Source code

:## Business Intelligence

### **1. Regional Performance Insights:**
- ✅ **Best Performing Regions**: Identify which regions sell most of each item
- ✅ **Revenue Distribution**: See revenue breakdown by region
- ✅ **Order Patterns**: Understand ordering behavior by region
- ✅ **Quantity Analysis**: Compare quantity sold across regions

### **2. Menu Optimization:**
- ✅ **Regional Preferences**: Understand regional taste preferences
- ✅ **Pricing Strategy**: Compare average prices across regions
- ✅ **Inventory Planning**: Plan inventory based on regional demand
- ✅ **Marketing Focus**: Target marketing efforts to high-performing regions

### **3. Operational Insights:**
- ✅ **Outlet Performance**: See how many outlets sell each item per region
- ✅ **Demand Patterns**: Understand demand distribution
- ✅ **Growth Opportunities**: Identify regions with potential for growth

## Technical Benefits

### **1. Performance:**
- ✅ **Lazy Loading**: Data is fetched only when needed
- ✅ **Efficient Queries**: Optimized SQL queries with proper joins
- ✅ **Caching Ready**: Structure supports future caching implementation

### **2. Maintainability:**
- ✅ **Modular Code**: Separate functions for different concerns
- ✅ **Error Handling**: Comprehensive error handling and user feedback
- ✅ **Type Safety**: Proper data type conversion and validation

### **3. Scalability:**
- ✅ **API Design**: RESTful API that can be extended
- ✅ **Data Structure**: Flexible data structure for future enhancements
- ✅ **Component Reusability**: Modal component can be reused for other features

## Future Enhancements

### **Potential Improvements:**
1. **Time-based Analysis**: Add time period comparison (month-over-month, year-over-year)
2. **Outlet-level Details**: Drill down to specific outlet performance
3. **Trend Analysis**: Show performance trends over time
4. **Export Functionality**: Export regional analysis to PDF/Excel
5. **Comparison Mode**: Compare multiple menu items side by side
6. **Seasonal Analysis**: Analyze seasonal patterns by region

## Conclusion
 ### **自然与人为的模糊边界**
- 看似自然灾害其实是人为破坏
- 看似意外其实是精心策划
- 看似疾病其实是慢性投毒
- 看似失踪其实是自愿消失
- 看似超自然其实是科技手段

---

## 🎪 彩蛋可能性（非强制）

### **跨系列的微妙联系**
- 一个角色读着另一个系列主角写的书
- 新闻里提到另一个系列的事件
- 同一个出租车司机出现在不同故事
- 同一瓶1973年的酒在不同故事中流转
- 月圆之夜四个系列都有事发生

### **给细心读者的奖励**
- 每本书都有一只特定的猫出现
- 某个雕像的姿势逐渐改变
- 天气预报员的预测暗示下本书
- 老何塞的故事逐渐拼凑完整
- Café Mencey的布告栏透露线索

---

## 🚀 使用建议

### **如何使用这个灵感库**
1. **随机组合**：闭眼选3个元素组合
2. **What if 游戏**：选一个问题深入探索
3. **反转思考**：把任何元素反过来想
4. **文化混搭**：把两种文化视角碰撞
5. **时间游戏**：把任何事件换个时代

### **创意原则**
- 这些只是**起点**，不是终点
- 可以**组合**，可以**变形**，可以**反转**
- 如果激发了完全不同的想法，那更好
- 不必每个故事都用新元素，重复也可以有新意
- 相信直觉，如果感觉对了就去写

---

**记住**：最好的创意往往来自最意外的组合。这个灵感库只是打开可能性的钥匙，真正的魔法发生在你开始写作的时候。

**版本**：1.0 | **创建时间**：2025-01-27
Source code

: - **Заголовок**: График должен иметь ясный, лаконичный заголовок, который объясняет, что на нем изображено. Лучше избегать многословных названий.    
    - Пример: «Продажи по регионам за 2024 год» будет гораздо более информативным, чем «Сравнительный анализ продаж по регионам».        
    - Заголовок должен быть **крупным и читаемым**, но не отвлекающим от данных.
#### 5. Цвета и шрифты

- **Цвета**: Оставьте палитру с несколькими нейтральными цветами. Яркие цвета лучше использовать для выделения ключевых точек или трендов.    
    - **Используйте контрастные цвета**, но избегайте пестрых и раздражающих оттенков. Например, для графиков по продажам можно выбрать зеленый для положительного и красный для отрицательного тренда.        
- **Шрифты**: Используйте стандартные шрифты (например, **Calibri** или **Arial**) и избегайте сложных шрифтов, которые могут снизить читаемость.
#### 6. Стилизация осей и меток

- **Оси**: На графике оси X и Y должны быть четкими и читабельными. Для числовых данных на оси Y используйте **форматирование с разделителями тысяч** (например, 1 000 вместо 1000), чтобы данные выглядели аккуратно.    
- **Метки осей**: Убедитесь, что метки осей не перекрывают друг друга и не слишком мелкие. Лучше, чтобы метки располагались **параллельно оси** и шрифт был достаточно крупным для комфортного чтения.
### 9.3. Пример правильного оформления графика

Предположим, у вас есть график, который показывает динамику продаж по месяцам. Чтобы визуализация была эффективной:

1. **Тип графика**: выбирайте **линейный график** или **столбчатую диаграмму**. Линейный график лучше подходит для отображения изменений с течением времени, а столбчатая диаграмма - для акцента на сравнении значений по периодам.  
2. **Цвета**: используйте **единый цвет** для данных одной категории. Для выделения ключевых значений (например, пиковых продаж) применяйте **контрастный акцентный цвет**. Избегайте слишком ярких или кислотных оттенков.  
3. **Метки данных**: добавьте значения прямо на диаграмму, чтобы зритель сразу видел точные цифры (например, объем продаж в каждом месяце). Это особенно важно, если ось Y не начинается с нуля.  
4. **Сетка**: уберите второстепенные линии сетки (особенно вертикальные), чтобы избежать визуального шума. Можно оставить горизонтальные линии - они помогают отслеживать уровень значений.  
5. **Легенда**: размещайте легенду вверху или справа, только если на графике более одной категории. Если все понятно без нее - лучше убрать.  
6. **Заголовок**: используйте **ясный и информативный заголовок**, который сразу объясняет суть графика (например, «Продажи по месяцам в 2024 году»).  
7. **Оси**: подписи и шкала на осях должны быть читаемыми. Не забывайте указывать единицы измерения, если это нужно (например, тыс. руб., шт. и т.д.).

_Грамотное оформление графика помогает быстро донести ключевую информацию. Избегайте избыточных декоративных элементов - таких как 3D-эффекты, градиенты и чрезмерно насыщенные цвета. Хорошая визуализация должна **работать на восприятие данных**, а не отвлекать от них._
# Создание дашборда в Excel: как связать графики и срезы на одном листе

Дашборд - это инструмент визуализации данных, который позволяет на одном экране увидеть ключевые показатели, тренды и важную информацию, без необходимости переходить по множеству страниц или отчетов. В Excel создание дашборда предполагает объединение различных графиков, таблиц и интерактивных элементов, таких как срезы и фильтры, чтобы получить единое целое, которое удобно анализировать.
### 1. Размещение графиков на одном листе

About this exercise
Return every line of the data above in which "ясный" appears.

Result
: - **Заголовок**: График должен иметь ясный, лаконичный заголовок, который объясняет, что на нем изображено. Лучше избегать многословных названий.    
6. **Заголовок**: используйте **ясный и информативный заголовок**, который сразу объясняет суть графика (например, «Продажи по месяцам в 2024 году»).  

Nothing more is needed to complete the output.